TOP Thurrock councillors are being urged to create a Congestion Task Force to tackle gridlock problems in the borough quickly.
At Wednesday (2 March) evening’s meeting of the Planning, Transport, and Regeneration Overview and Scrutiny Committee members said the cabinet should establish “a Congestion Task Force comprised of Highway Authority, emergency service and business partners on both sides of the existing Dartford Crossing”.
The committee had heard of the latest position of council-commissioned experts looking at Highways England’s plans for a Lower Thames Crossing and were concerned current problems could continue in the ten years before and crossing could be built.
Committee chair, Cllr Brian Little, said afterwards: “The council and the people of Thurrock have made their position clear, we do not want another Thames crossing in the borough – it is not the right place to ease congestion.
“But Thurrock’s Business Board has called for this task force and we want cabinet to set it up as soon as possible. We need to find ways of allowing the traffic to flow while Highways England either continue with their shambles of a consultation or – better still – stop it altogether.”
He added: “The interim report from our consultants was very interesting and I’m sure their final report which will be presented to council on 23 March will bolster our arguments considerably.”
Cllr Little explained how the interim report highlights many points such as “the traffic movement data on which the appraisal partly relies is out of date; that the Route C options have very similar cost benefits and those benefits are substantially made up of time savings based on the historic date; that A and C fulfil substantially different functions; and if either A or C is built, and there are incidents, the impact of C will be worse for local traffic than A”.

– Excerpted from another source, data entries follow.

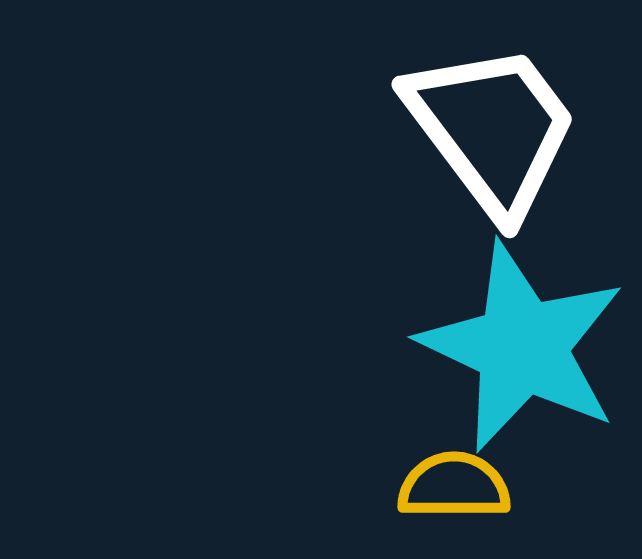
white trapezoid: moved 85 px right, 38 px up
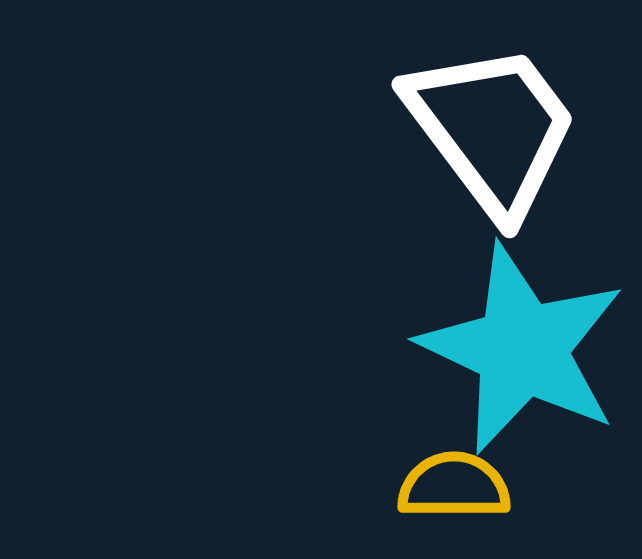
cyan star: moved 2 px down
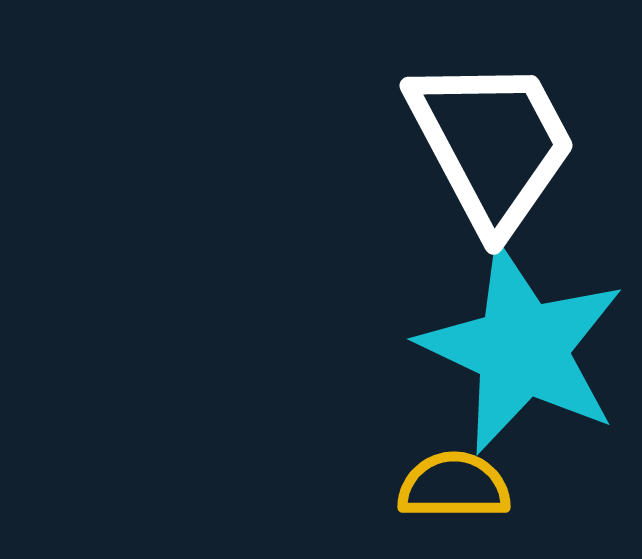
white trapezoid: moved 15 px down; rotated 9 degrees clockwise
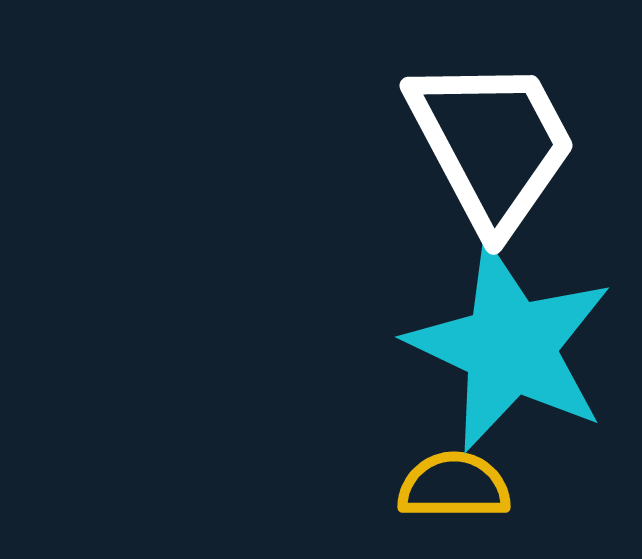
cyan star: moved 12 px left, 2 px up
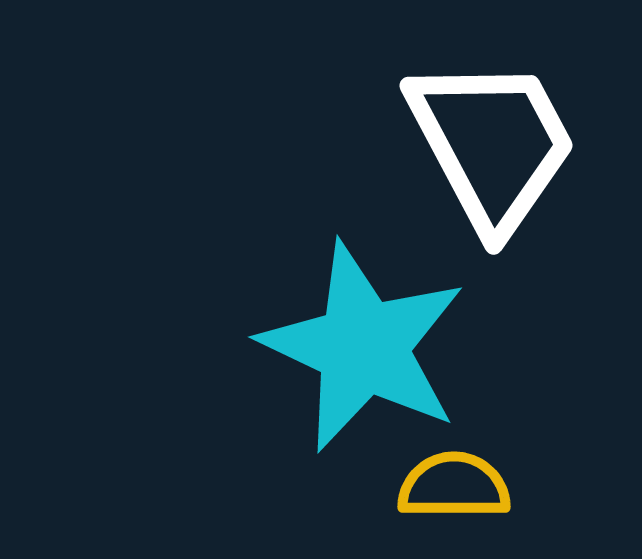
cyan star: moved 147 px left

He said: “The report also says any gridlock will worsen pollution in the area of the new route; if a route if built, Highways England predict a 14 per cent cut in traffic at the Dartford Crossing in 2025 and seven per cent in 2041, so not a great deal of difference; Highways England have still to publish their detailed information which makes it impossible to counter; and even that more work is needed to demonstrate the need for a new crossing.”
He said: “The environmental harm caused by the scheme has not been fully assessed or quantified; impacts of junctions on the A13 need to be assessed; a full ‘like-for-like’ assessment of Option A should be provided; and the public interest case required for compulsory purchase has not been met – all this and they still insist on continuing with the shambolic consultation.
“In my view the consultation should be suspended to allow further work.”